第029話 二つの二人組

 気持ちが落ち着き、泣き止んだ頃、外はすっかり暗くなっていた。


「ありがとう、楽になった」

「はあ、全く、服がべちょべちょよ」


 彼女の服は僕の涙やら鼻水でひどいことになっいた。


「シャワーを浴びてくるわ。 そのあと、二人で食事に行きましょう」

「ああ、わかった」


 色々とあったけど、カヨは無事戻ってきて、僕と彼女の関係も修復出来たと思う。

 それだけは良かった。


「そう言えば、私が男と二人で食事に行くと、どっかの誰かが刀を持って追いかけてくるらしいわ。気を付けないと」

「……」


 彼女はいたずらっぽく笑った。


 僕はなんか色々と弱みを曝け出した気分になった。



 …………・



 僕もさっとシャワーを浴びる。ロビーで待っていると、程なくしてカヨが降りてきた。


「じゃあ行きましょうか」

「どこに行く?」

「診療所の近くにセイナ行きつけの洒落たお店があるの。そこにしない?」

「へぇ、いいね。そこにしよう」


 僕らはその店を目指して夜の街を歩いた。


 十分程歩いてその洒落た店についた。

 いわゆるカップルや若い夫婦が食事を取って談笑している。

 明らかにギルド横の食堂とは違う。


「カヨさん、なんかカップルばかりのように見えますね」

「周りの目なんて気にする必要ないわ」

「いや、別に気にしてるわけじゃ……」

「じゃあいいでしょ? やましいことでもあるの? 」

「いや、ありませんよ」


 いや、ほんとそういう意味じゃないんだよなぁ

 まあいいか。


 僕らはオススメと言われる料理を食べながら雑談をした。

 口を聞かなかった数日、お互いに充実していたようだ。

 カヨは僕に元の世界に帰ったら受験なんて辞めて猟師になればいいと言ってきた。

 この女、無茶苦茶いいやがる。今時弓矢と刀を背負って山を駆ける奴なんていねーよ。


 カヨはカヨで白衣の天使をやっていたと自慢げに言っていた。

 巨大な魔物を一撃で焼き殺し薙ぎ払う戦闘力を持った白衣の天使。何だろう、少し世紀末的な響きがする。


「……ん?」

「どうしたの?」

「ちょっと視線を感じて」


 確かに、何か視線を感じた。

 数日だが山で鍛えた感覚は馬鹿にできず、視線という物に非常に敏感になっているのがわかる。

 もしかして帝国軍のスパイ組織とか何か?


 ……あ、いた


 僕の死角にソレはいた。

 柱の影を陣取ってこちらの様子を逐一伺っていた。


 ニヤニヤしてて、最近それが少しムカついてきてる青年と

 優しい顔してシレっと変な事を口走る女性だ


 僕はカヨに耳打ちした。


「ニールとセイナにずっと見られている」

「な、なんですって……それはマズイわ」

「……やっぱりマズイか?」

「絶対明日、“仲直りできて良かったですね”って言いながら根ほり葉ほり聞かれる」

「ぐ……」

「やられっぱなしは面白くないわ……」


 カヨはそう言って会計を済ませ、僕の手を引いて店を出た。

 宿ではなく、人気のない暗い路地の方へ歩いていく。


「お、おいどこに行くんだ?」


 カヨは無言で僕を引っ張り、袋小路まで来た。


「セイナたちは付いてきてる?」

「ああ、付いてきてるな。ニールは分からないけどセイナの足音はわかる」


 さすがにニール師匠のスニーキングはレベルが高いが、セイナを連れているせいでモロバレだ。

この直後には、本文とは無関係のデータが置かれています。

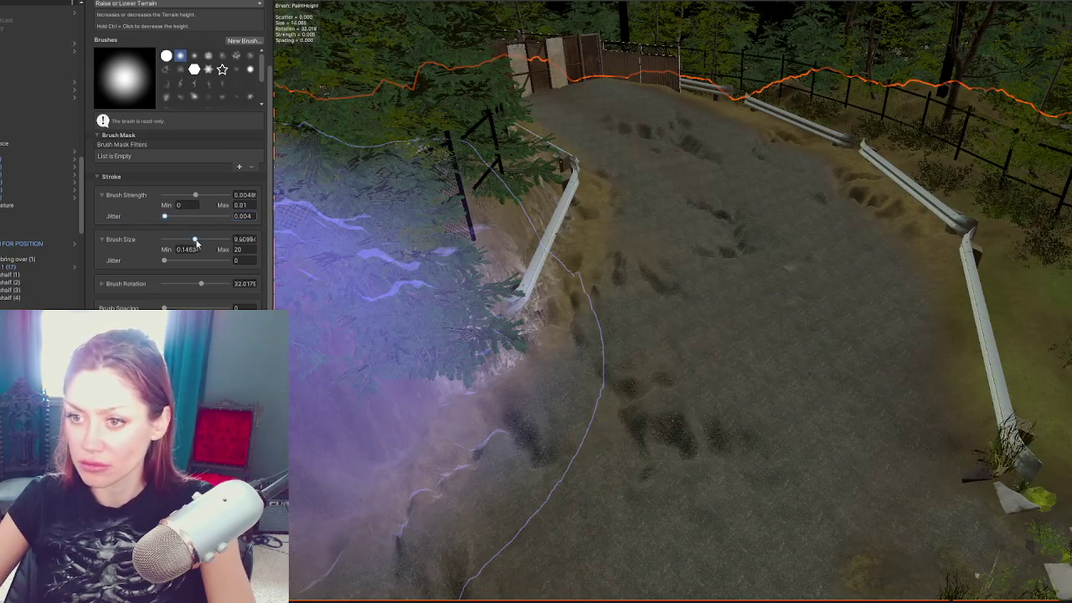
Step: Reduce the sculpt brush size to 10.503 and look over the flat road
{"action": "left_click", "coordinate": [196, 242]}
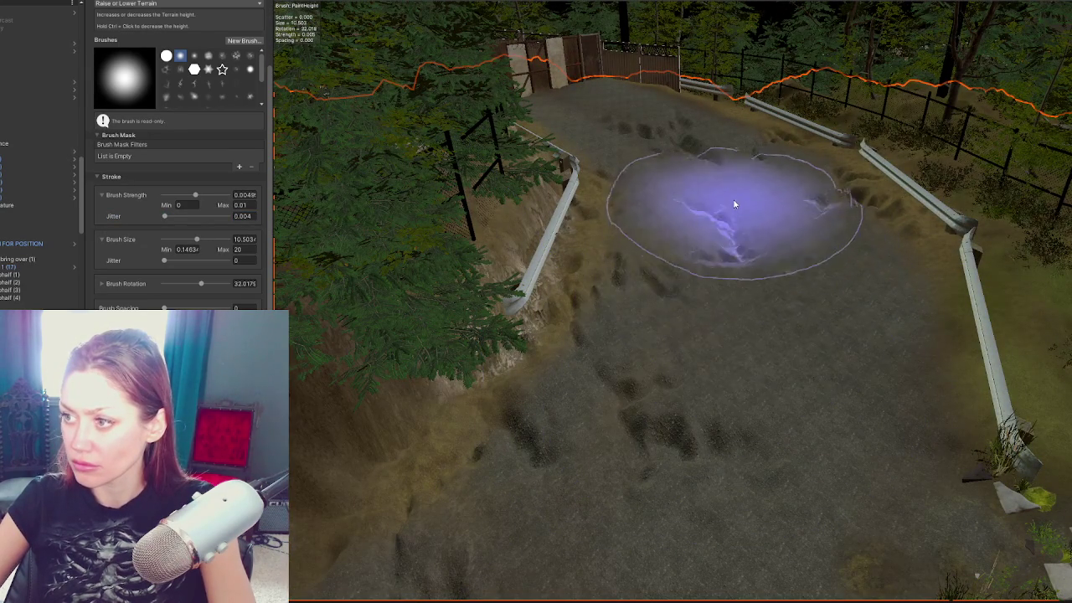
{"action": "scroll", "coordinate": [695, 159], "scroll_direction": "down", "scroll_amount": 2}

 尾行するときはこういうのも気をつけないといけないのか。勉強になる。


「よしーーークアンタマイズ!」

「ちょっ!」


 薄い壁を通り抜ける魔法。カヨは僕の手を引いて塀にダイナミックエントリーした。

 当然僕もダイナミックエントリーした。

 心の準備も出来てないのに突然壁に突っ込む。凄く気持ち悪い初体験だった。


 塀の裏は誰かの庭になっていた。不法侵入ごめんなさい。


 程なくして、ニールとセイナが忍足で追いかけてくる。


「あ、あれ? 消えた?」

「見失ったんですか?」

「間違いなくここにいたんだけどな。 うっすらと足跡だってある」

「……残念ですね。こんな暗い裏路地で二人きり。一体何をしようとしてたのか……もう少しで見れたと言うのに」

「まあ待て、俺の予想だと塀を飛びこたと思う」

「大胆にも人の庭で……!」


 うん、このカップルとんでもねーな

 カヨも僕と似たような顔をしていたと思う。


 僕らは塀の裏からさらに回り込んで、彼らの背後に立っていた。


 軽く、そして静かに塀を登ろうとしたニール。


 その無駄に高い技量、他の事に活かしてくれないかな?


「つき従え抑圧されろ!マインドサプレッション!」


 カヨの強烈な精神魔法が展開される。


 壁に登ろうとしていたニールはセミのように地面に落ち、正座をしていた。

 セイナは抵抗して立っているが、辛そうだ。こちらを振り向く事ができないようだった。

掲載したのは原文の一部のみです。